Forward logs to a centralised SIEM that's separate from the application. Attackers who compromise the app shouldn't be able to tamper with logs.
Define alerts for anomalous behaviour — failed logins across multiple accounts, unusual data access volumes, repeated access control failures.
Establish an incident response plan before you need it. Define who gets paged, what the escalation path is, and what constitutes a breach.
Test your detection capability regularly. Run tabletop exercises and confirm your alerts actually fire.
10
A10:2021
Server-Side Request Forgery

Server-Side Request Forgery (SSRF) is a new entry in 2021, added directly from community survey data due to increasing severity. It occurs when an application fetches a remote resource based on user-supplied input without properly validating the URL. An attacker can force the server to make requests to internal services, cloud metadata endpoints, or other sensitive infrastructure — effectively using the server as a proxy to access things the attacker can't reach directly.

Attack Example
A web application accepts a URL parameter to fetch and display preview images: /preview?url=https://example.com/image.jpg. An attacker replaces the URL with http://169.254.169.254/latest/meta-data/iam/security-credentials/ — the AWS instance metadata endpoint. The server fetches it and returns the IAM role credentials in the response. The attacker now has AWS access keys with whatever permissions the server's IAM role has. This exact attack has been used in real breaches including the 2019 Capital One breach (100 million records).
Prevention
Validate and sanitise all user-supplied URLs. Use an allowlist of permitted domains/IPs rather than a blocklist of forbidden ones.
Disable HTTP redirects in server-side fetch libraries, or validate the destination after each redirect.
Block requests to private IP ranges (10.x, 172.16.x, 192.168.x), loopback (127.x), and cloud metadata endpoints (169.254.169.254) at the network level and in application logic.
In cloud environments, use IMDSv2 (Instance Metadata Service v2) which requires a session token — prevents simple SSRF against the metadata endpoint.
Don't return raw server responses to clients. If you must fetch external content, return a processed/sanitised version.
What is OWASP?

The Open Worldwide Application Security Project — a non-profit foundation that produces freely available security research, tools, and standards. The Top 10 is updated roughly every 3–4 years and is considered the baseline standard for web application security.
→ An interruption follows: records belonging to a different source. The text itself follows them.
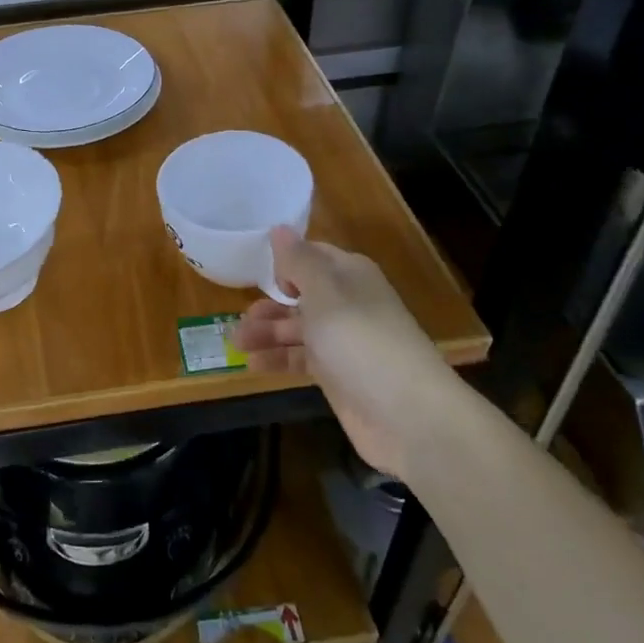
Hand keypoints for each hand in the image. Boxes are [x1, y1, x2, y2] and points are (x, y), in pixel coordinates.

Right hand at [232, 228, 449, 478]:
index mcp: (349, 275)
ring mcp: (342, 341)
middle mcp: (347, 303)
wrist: (406, 414)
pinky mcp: (337, 375)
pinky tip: (252, 364)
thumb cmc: (360, 339)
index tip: (256, 270)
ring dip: (267, 332)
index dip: (285, 261)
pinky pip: (300, 358)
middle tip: (241, 317)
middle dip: (270, 302)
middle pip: (300, 294)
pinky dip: (277, 359)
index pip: (312, 255)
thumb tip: (280, 228)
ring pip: (297, 328)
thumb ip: (298, 260)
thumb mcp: (324, 292)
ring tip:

It's referenced in PCI DSS, referenced in hiring requirements, and used as the foundation for DAST and SAST tool rule sets.

What This List Is Not

The Top 10 is not a comprehensive vulnerability list — it's a risk awareness document focused on the most broadly prevalent issues. It doesn't replace a full threat model or cover every vulnerability class. XSS, CSRF, and open redirect aren't standalone entries in 2021 (they fall under other categories). Use the Top 10 as a starting point, not a complete checklist.

For Developers

The Top 10 maps directly to the OWASP Application Security Verification Standard (ASVS) which provides testable security requirements at three levels. For each entry here, there are corresponding ASVS controls that give you specific, implementable requirements rather than general guidance. ASVS Level 1 is a reasonable baseline for most web applications.

For Certifications

The OWASP Top 10 is directly tested in CompTIA Security+, CySA+, CASP+, CEH, and OSCP. For Security+ specifically, you'll need to know what each entry is, a real-world example, and the primary mitigation. The 2021 edition is now the current exam standard — make sure you know the new entries (A04 Insecure Design, A08 Software Integrity, A10 SSRF).